Deregulate childcare to make it affordable
Britain has the highest childcare costs in the developed world. A two-earner family will spend over a third of their after-tax income on nurseries and childminders. It's three times as high as in Germany, even though our Government actually spends more on early years education. In fact, the UK government spends a bigger share of GDP on childcare than the EU average.
We've argued before that the solution here isn't to focus on the demand side with ever-greater subsidies, but to look at the supply-side factors that make childcare so darn expensive in the first place. Britain has some of the most restrictive childcare regulations in the world. Currently in the UK one adult is required for every three babies, four toddlers, or eight children over the age of three. Our staff-to-child ratios are some of the strictest in Europe, as the table below shows.
A 2015 study by Dianne Thomas and Devon Gorry for the Mercatus Center at George Mason University reveals the harm of mandating high staff-to-child ratios. Here are the four big takeaways from their study:
- Relaxing the staff-to-child by just just one infant reduces the cost of child care by between 9 and 20 per cent across all US states. Applying those findings to the UK suggest that simply by relaxing child-staff ratios to Norwegian levels we could cut childcare costs in half.

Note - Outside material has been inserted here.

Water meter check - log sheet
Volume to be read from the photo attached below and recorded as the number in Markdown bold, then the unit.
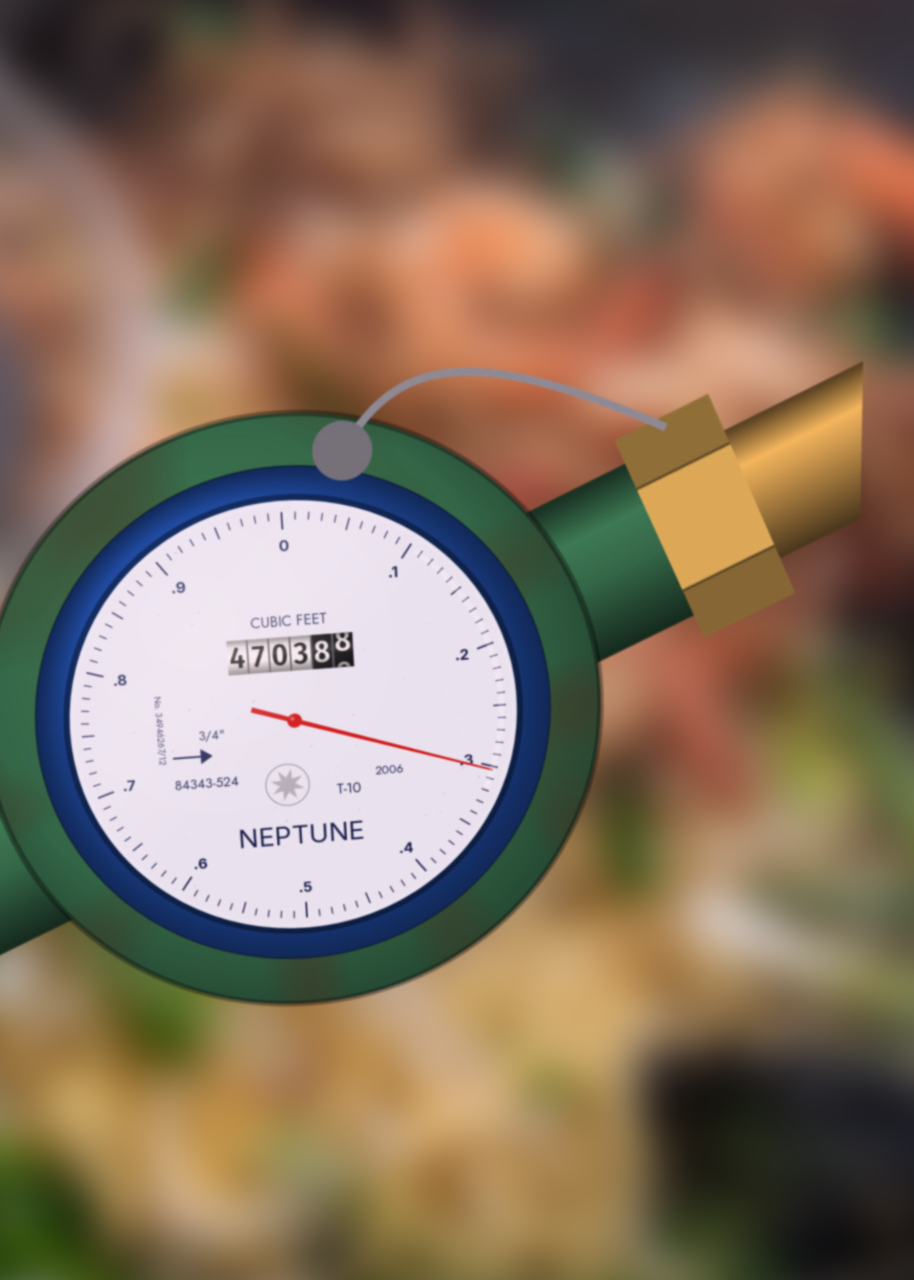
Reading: **470388.30** ft³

- Mandating quantity doesn't lead to better quality. When researchers control for confounding variables (e.g. mother's education levels, socio-economic status and income) staff to child ratios only have modest effects on the quality of childcare received.
- High staff to child ratios aren't just ineffective and expensive, they're actively harmful to quality once you consider their knock-on effects. High staff to child ratios incentivise daycare centres to hire less-qualified staff in order to keep staff costs at manageable levels. If caregivers can provide care to twice as many people at a time then it makes sense to pay a bit extra for a more qualified staff member. Indeed, the evidence suggests that the biggest determinant of care quality is the level of training of the care giver.
We should follow Denmark, Spain, and Sweden's lead and scrap child-staff ratio mandates altogether. It would leave more money in the pocket of parents without undermining quality of care.